### [TASK OBJECTIVE]
Omit the images and retype the records verbatim.

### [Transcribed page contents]
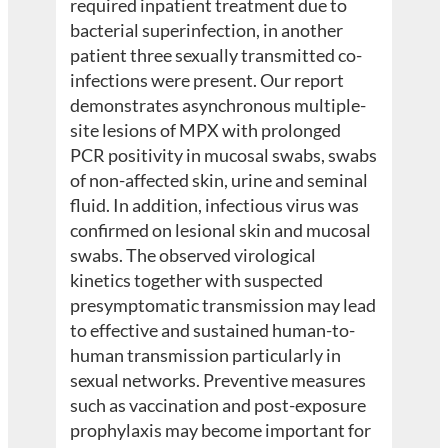
required inpatient treatment due to
bacterial superinfection, in another
patient three sexually transmitted co-
infections were present. Our report
demonstrates asynchronous multiple-
site lesions of MPX with prolonged
PCR positivity in mucosal swabs, swabs
of non-affected skin, urine and seminal
fluid. In addition, infectious virus was
confirmed on lesional skin and mucosal
swabs. The observed virological
kinetics together with suspected
presymptomatic transmission may lead
to effective and sustained human-to-
human transmission particularly in
sexual networks. Preventive measures
such as vaccination and post-exposure
prophylaxis may become important for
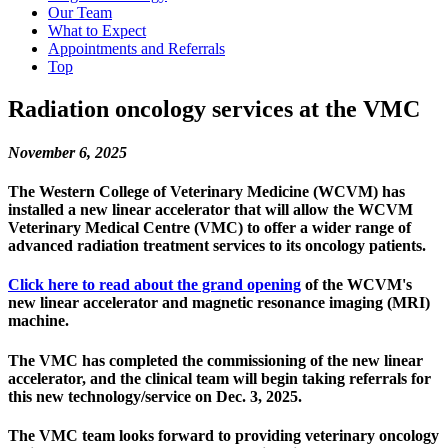
Our Team
What to Expect
Appointments and Referrals
Top
Radiation oncology services at the VMC
November 6, 2025
The Western College of Veterinary Medicine (WCVM) has
installed a new linear accelerator that will allow the WCVM
Veterinary Medical Centre (VMC) to offer a wider range of
advanced radiation treatment services to its oncology patients.
Click here to read about the grand opening
of the WCVM's
new linear accelerator and magnetic resonance imaging (MRI)
machine.
The VMC has completed the commissioning of the new linear
accelerator, and the clinical team will begin taking referrals for
this new technology/service on Dec. 3, 2025.
The VMC team looks forward to providing veterinary oncology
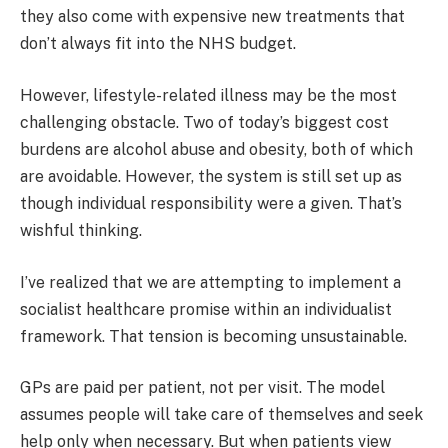
they also come with expensive new treatments that
don’t always fit into the NHS budget.
However, lifestyle-related illness may be the most
challenging obstacle. Two of today’s biggest cost
burdens are alcohol abuse and obesity, both of which
are avoidable. However, the system is still set up as
though individual responsibility were a given. That’s
wishful thinking.
I’ve realized that we are attempting to implement a
socialist healthcare promise within an individualist
framework. That tension is becoming unsustainable.
GPs are paid per patient, not per visit. The model
assumes people will take care of themselves and seek
help only when necessary. But when patients view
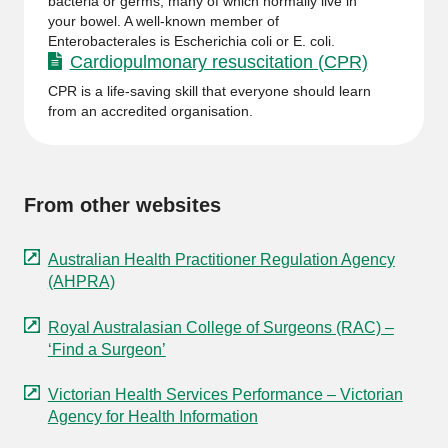
bacteria or germs, many of which normally live in
your bowel. A well-known member of
Enterobacterales is Escherichia coli or E. coli.
Cardiopulmonary resuscitation (CPR)
CPR is a life-saving skill that everyone should learn
from an accredited organisation.
From other websites
Australian Health Practitioner Regulation Agency
(AHPRA)
Royal Australasian College of Surgeons (RAC) –
‘Find a Surgeon’
Victorian Health Services Performance – Victorian
Agency for Health Information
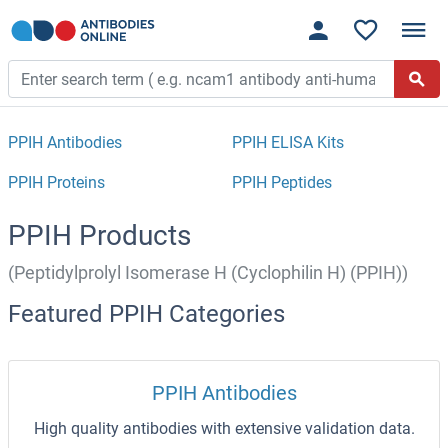
PPIH Antibodies
PPIH ELISA Kits
PPIH Proteins
PPIH Peptides
PPIH Products
(Peptidylprolyl Isomerase H (Cyclophilin H) (PPIH))
Featured PPIH Categories
PPIH Antibodies
High quality antibodies with extensive validation data.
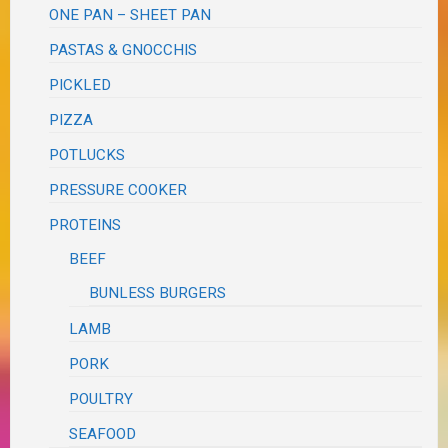
ONE PAN – SHEET PAN
PASTAS & GNOCCHIS
PICKLED
PIZZA
POTLUCKS
PRESSURE COOKER
PROTEINS
BEEF
BUNLESS BURGERS
LAMB
PORK
POULTRY
SEAFOOD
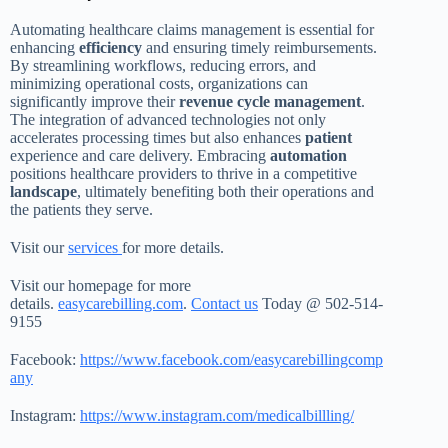
Automating healthcare claims management is essential for
enhancing
efficiency
and ensuring timely reimbursements.
By streamlining workflows, reducing errors, and
minimizing operational costs, organizations can
significantly improve their
revenue cycle management
.
The integration of advanced technologies not only
accelerates processing times but also enhances
patient
experience and care delivery. Embracing
automation
positions healthcare providers to thrive in a competitive
landscape
, ultimately benefiting both their operations and
the patients they serve.
Visit our
services
for more details.
Visit our homepage for more
details.
easycarebilling.com
.
Contact us
Today @ 502-514-
9155
Facebook:
https://www.facebook.com/easycarebillingcomp
any
Instagram:
https://www.instagram.com/medicalbillling/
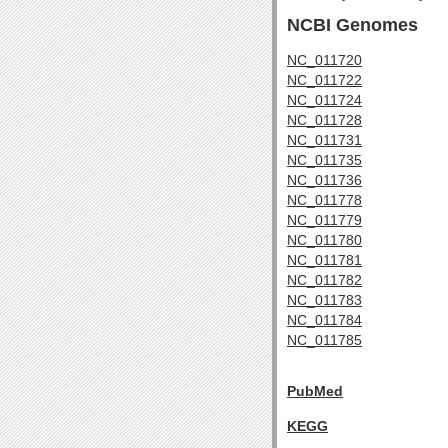
NCBI Genomes
NC_011720
NC_011722
NC_011724
NC_011728
NC_011731
NC_011735
NC_011736
NC_011778
NC_011779
NC_011780
NC_011781
NC_011782
NC_011783
NC_011784
NC_011785
PubMed
KEGG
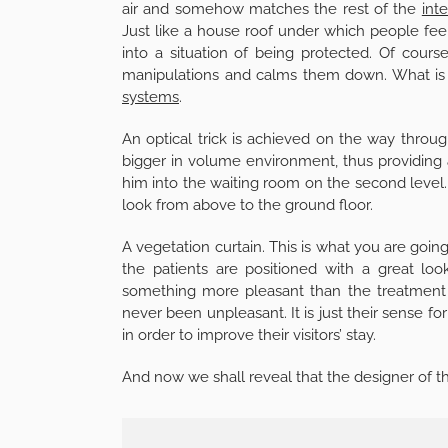
air and somehow matches the rest of the
inte
Just like a house roof under which people feel 
into a situation of being protected. Of cours
manipulations and calms them down. What is m
systems
.
An optical trick is achieved on the way through
bigger in volume environment, thus providing a 
him into the waiting room on the second level.
look from above to the ground floor.
A vegetation curtain. This is what you are goin
the patients are positioned with a great lo
something more pleasant than the treatment it
never been unpleasant. It is just their sense f
in order to improve their visitors’ stay.
And now we shall reveal that the designer of t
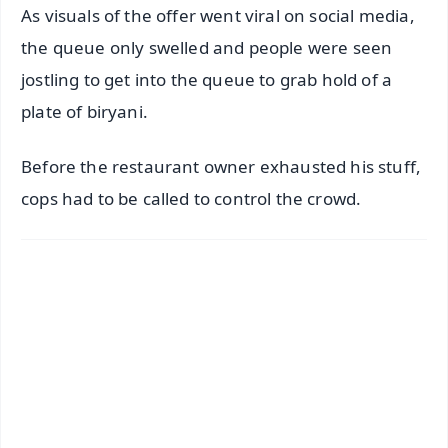
As visuals of the offer went viral on social media,
the queue only swelled and people were seen
jostling to get into the queue to grab hold of a
plate of biryani.
Before the restaurant owner exhausted his stuff,
cops had to be called to control the crowd.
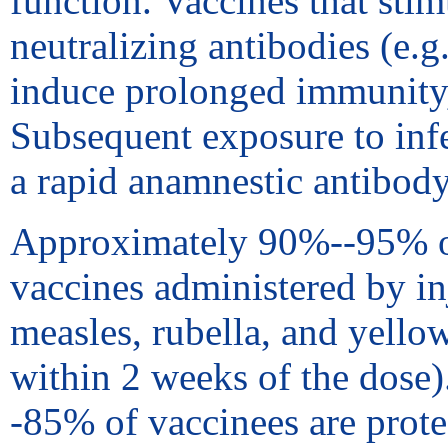
function. Vaccines that sti
neutralizing antibodies (e.g
induce prolonged immunity, 
Subsequent exposure to infe
a rapid anamnestic antibody
Approximately 90%--95% of r
vaccines administered by in
measles, rubella, and yello
within 2 weeks of the dose
-85% of vaccinees are prote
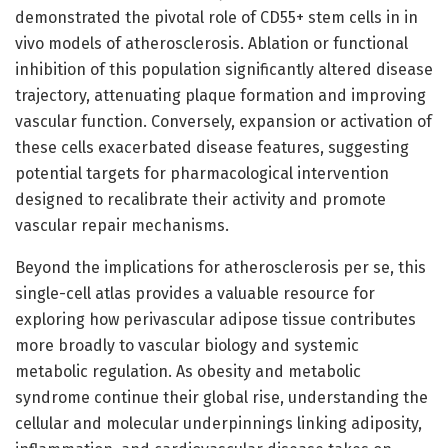
demonstrated the pivotal role of CD55+ stem cells in in
vivo models of atherosclerosis. Ablation or functional
inhibition of this population significantly altered disease
trajectory, attenuating plaque formation and improving
vascular function. Conversely, expansion or activation of
these cells exacerbated disease features, suggesting
potential targets for pharmacological intervention
designed to recalibrate their activity and promote
vascular repair mechanisms.
Beyond the implications for atherosclerosis per se, this
single-cell atlas provides a valuable resource for
exploring how perivascular adipose tissue contributes
more broadly to vascular biology and systemic
metabolic regulation. As obesity and metabolic
syndrome continue their global rise, understanding the
cellular and molecular underpinnings linking adiposity,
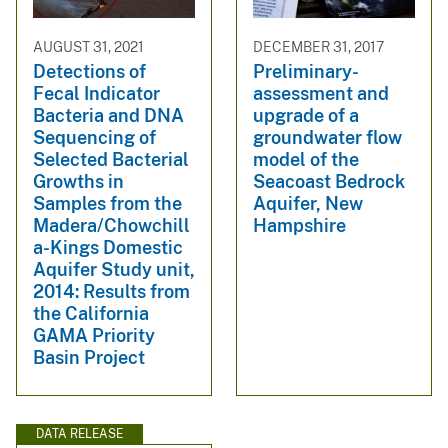
AUGUST 31, 2021
DECEMBER 31, 2017
Detections of
Preliminary-
Fecal Indicator
assessment and
Bacteria and DNA
upgrade of a
Sequencing of
groundwater flow
Selected Bacterial
model of the
Growths in
Seacoast Bedrock
Samples from the
Aquifer, New
Madera/Chowchill
Hampshire
a-Kings Domestic
Aquifer Study unit,
2014: Results from
the California
GAMA Priority
Basin Project
DATA RELEASE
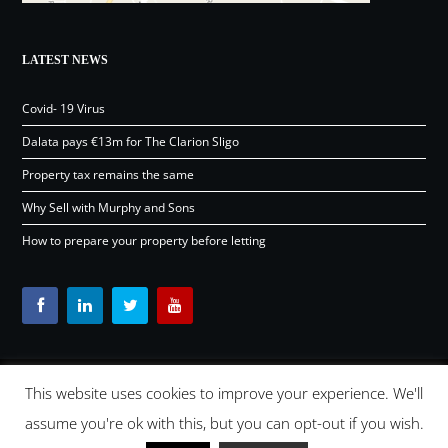
LATEST NEWS
Covid- 19 Virus
Dalata pays €13m for The Clarion Sligo
Property tax remains the same
Why Sell with Murphy and Sons
How to prepare your property before letting
This website uses cookies to improve your experience. We'll
Content © Murphy and Sons Ltd 2026 |
OSD.ie
Digital Agency
assume you're ok with this, but you can opt-out if you wish.
Ireland 2026 |
Back to top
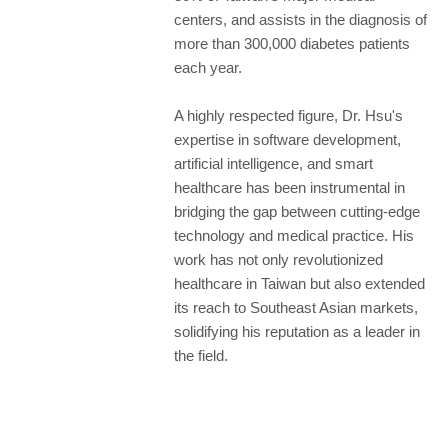
centers, and assists in the diagnosis of
more than 300,000 diabetes patients
each year.
A highly respected figure, Dr. Hsu's
expertise in software development,
artificial intelligence, and smart
healthcare has been instrumental in
bridging the gap between cutting-edge
technology and medical practice. His
work has not only revolutionized
healthcare in Taiwan but also extended
its reach to Southeast Asian markets,
solidifying his reputation as a leader in
the field.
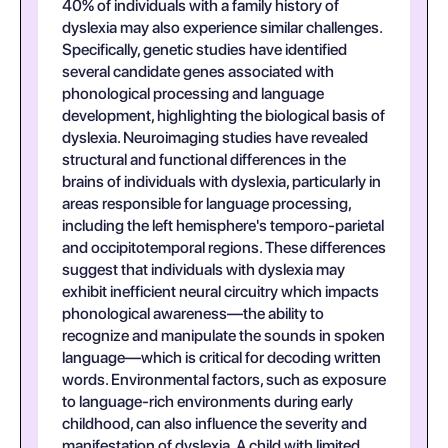
40% of individuals with a family history of
dyslexia may also experience similar challenges.
Specifically, genetic studies have identified
several candidate genes associated with
phonological processing and language
development, highlighting the biological basis of
dyslexia. Neuroimaging studies have revealed
structural and functional differences in the
brains of individuals with dyslexia, particularly in
areas responsible for language processing,
including the left hemisphere's temporo-parietal
and occipitotemporal regions. These differences
suggest that individuals with dyslexia may
exhibit inefficient neural circuitry which impacts
phonological awareness—the ability to
recognize and manipulate the sounds in spoken
language—which is critical for decoding written
words. Environmental factors, such as exposure
to language-rich environments during early
childhood, can also influence the severity and
manifestation of dyslexia. A child with limited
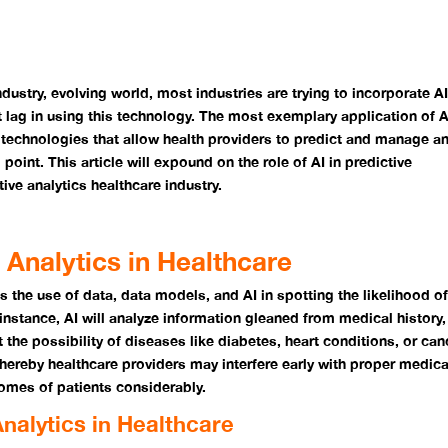
industry, evolving world, most industries are trying to incorporate A
t lag in using this technology. The most exemplary application of A
re technologies that allow health providers to predict and manage a
 point. This article will expound on the role of AI in predictive
tive analytics healthcare industry.
 Analytics in Healthcare
s the use of data, data models, and AI in spotting the likelihood o
instance, AI will analyze information gleaned from medical history,
t the possibility of diseases like diabetes, heart conditions, or can
 whereby healthcare providers may interfere early with proper medic
omes of patients considerably.
nalytics in Healthcare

### [OUTPUT FOR THIS TASK]
required inpatient treatment due to
bacterial superinfection, in another
patient three sexually transmitted co-
infections were present. Our report
demonstrates asynchronous multiple-
site lesions of MPX with prolonged
PCR positivity in mucosal swabs, swabs
of non-affected skin, urine and seminal
fluid. In addition, infectious virus was
confirmed on lesional skin and mucosal
swabs. The observed virological
kinetics together with suspected
presymptomatic transmission may lead
to effective and sustained human-to-
human transmission particularly in
sexual networks. Preventive measures
such as vaccination and post-exposure
prophylaxis may become important for
Our Team
What to Expect
Appointments and Referrals
Top
Radiation oncology services at the VMC
November 6, 2025
The Western College of Veterinary Medicine (WCVM) has
installed a new linear accelerator that will allow the WCVM
Veterinary Medical Centre (VMC) to offer a wider range of
advanced radiation treatment services to its oncology patients.
Click here to read about the grand opening
of the WCVM's
new linear accelerator and magnetic resonance imaging (MRI)
machine.
The VMC has completed the commissioning of the new linear
accelerator, and the clinical team will begin taking referrals for
this new technology/service on Dec. 3, 2025.
The VMC team looks forward to providing veterinary oncology
they also come with expensive new treatments that
don’t always fit into the NHS budget.
However, lifestyle-related illness may be the most
challenging obstacle. Two of today’s biggest cost
burdens are alcohol abuse and obesity, both of which
are avoidable. However, the system is still set up as
though individual responsibility were a given. That’s
wishful thinking.
I’ve realized that we are attempting to implement a
socialist healthcare promise within an individualist
framework. That tension is becoming unsustainable.
GPs are paid per patient, not per visit. The model
assumes people will take care of themselves and seek
help only when necessary. But when patients view
bacteria or germs, many of which normally live in
your bowel. A well-known member of
Enterobacterales is Escherichia coli or E. coli.
Cardiopulmonary resuscitation (CPR)
CPR is a life-saving skill that everyone should learn
from an accredited organisation.
From other websites
Australian Health Practitioner Regulation Agency
(AHPRA)
Royal Australasian College of Surgeons (RAC) –
‘Find a Surgeon’
Victorian Health Services Performance – Victorian
Agency for Health Information
PPIH Antibodies
PPIH ELISA Kits
PPIH Proteins
PPIH Peptides
PPIH Products
(Peptidylprolyl Isomerase H (Cyclophilin H) (PPIH))
Featured PPIH Categories
PPIH Antibodies
High quality antibodies with extensive validation data.
ONE PAN – SHEET PAN
PASTAS & GNOCCHIS
PICKLED
PIZZA
POTLUCKS
PRESSURE COOKER
PROTEINS
BEEF
BUNLESS BURGERS
LAMB
PORK
POULTRY
SEAFOOD
Automating healthcare claims management is essential for
enhancing
efficiency
and ensuring timely reimbursements.
By streamlining workflows, reducing errors, and
minimizing operational costs, organizations can
significantly improve their
revenue cycle management
.
The integration of advanced technologies not only
accelerates processing times but also enhances
patient
experience and care delivery. Embracing
automation
positions healthcare providers to thrive in a competitive
landscape
, ultimately benefiting both their operations and
the patients they serve.
Visit our
services
for more details.
Visit our homepage for more
details.
easycarebilling.com
.
Contact us
Today @ 502-514-
9155
Facebook:
https://www.facebook.com/easycarebillingcomp
any
Instagram:
https://www.instagram.com/medicalbillling/
NCBI Genomes
NC_011720
NC_011722
NC_011724
NC_011728
NC_011731
NC_011735
NC_011736
NC_011778
NC_011779
NC_011780
NC_011781
NC_011782
NC_011783
NC_011784
NC_011785
PubMed
KEGG
air and somehow matches the rest of the
inte
Just like a house roof under which people feel 
into a situation of being protected. Of cours
manipulations and calms them down. What is m
systems
.
An optical trick is achieved on the way through
bigger in volume environment, thus providing a 
him into the waiting room on the second level.
look from above to the ground floor.
A vegetation curtain. This is what you are goin
the patients are positioned with a great lo
something more pleasant than the treatment it
never been unpleasant. It is just their sense f
in order to improve their visitors’ stay.
And now we shall reveal that the designer of t
As visuals of the offer went viral on social media,
the queue only swelled and people were seen
jostling to get into the queue to grab hold of a
plate of biryani.
Before the restaurant owner exhausted his stuff,
cops had to be called to control the crowd.
function. Vaccines that sti
neutralizing antibodies (e.g
induce prolonged immunity, 
Subsequent exposure to infe
a rapid anamnestic antibody
Approximately 90%--95% of r
vaccines administered by in
measles, rubella, and yello
within 2 weeks of the dose
-85% of vaccinees are prote
demonstrated the pivotal role of CD55+ stem cells in in
vivo models of atherosclerosis. Ablation or functional
inhibition of this population significantly altered disease
trajectory, attenuating plaque formation and improving
vascular function. Conversely, expansion or activation of
these cells exacerbated disease features, suggesting
potential targets for pharmacological intervention
designed to recalibrate their activity and promote
vascular repair mechanisms.
Beyond the implications for atherosclerosis per se, this
single-cell atlas provides a valuable resource for
exploring how perivascular adipose tissue contributes
more broadly to vascular biology and systemic
metabolic regulation. As obesity and metabolic
syndrome continue their global rise, understanding the
cellular and molecular underpinnings linking adiposity,
AUGUST 31, 2021
DECEMBER 31, 2017
Detections of
Preliminary-
Fecal Indicator
assessment and
Bacteria and DNA
upgrade of a
Sequencing of
groundwater flow
Selected Bacterial
model of the
Growths in
Seacoast Bedrock
Samples from the
Aquifer, New
Madera/Chowchill
Hampshire
a-Kings Domestic
Aquifer Study unit,
2014: Results from
the California
GAMA Priority
Basin Project
DATA RELEASE
LATEST NEWS
Covid- 19 Virus
Dalata pays €13m for The Clarion Sligo
Property tax remains the same
Why Sell with Murphy and Sons
How to prepare your property before letting
This website uses cookies to improve your experience. We'll
Content © Murphy and Sons Ltd 2026 |
OSD.ie
Digital Agency
assume you're ok with this, but you can opt-out if you wish.
Ireland 2026 |
Back to top
centers, and assists in the diagnosis of
more than 300,000 diabetes patients
each year.
A highly respected figure, Dr. Hsu's
expertise in software development,
artificial intelligence, and smart
healthcare has been instrumental in
bridging the gap between cutting-edge
technology and medical practice. His
work has not only revolutionized
healthcare in Taiwan but also extended
its reach to Southeast Asian markets,
solidifying his reputation as a leader in
the field.
40% of individuals with a family history of
dyslexia may also experience similar challenges.
Specifically, genetic studies have identified
several candidate genes associated with
phonological processing and language
development, highlighting the biological basis of
dyslexia. Neuroimaging studies have revealed
structural and functional differences in the
brains of individuals with dyslexia, particularly in
areas responsible for language processing,
including the left hemisphere's temporo-parietal
and occipitotemporal regions. These differences
suggest that individuals with dyslexia may
exhibit inefficient neural circuitry which impacts
phonological awareness—the ability to
recognize and manipulate the sounds in spoken
language—which is critical for decoding written
words. Environmental factors, such as exposure
to language-rich environments during early
childhood, can also influence the severity and
manifestation of dyslexia. A child with limited
industry, evolving world, most industries are trying to incorporate A
t lag in using this technology. The most exemplary application of A
re technologies that allow health providers to predict and manage a
 point. This article will expound on the role of AI in predictive
tive analytics healthcare industry.
 Analytics in Healthcare
s the use of data, data models, and AI in spotting the likelihood o
instance, AI will analyze information gleaned from medical history,
t the possibility of diseases like diabetes, heart conditions, or can
 whereby healthcare providers may interfere early with proper medic
omes of patients considerably.
nalytics in Healthcare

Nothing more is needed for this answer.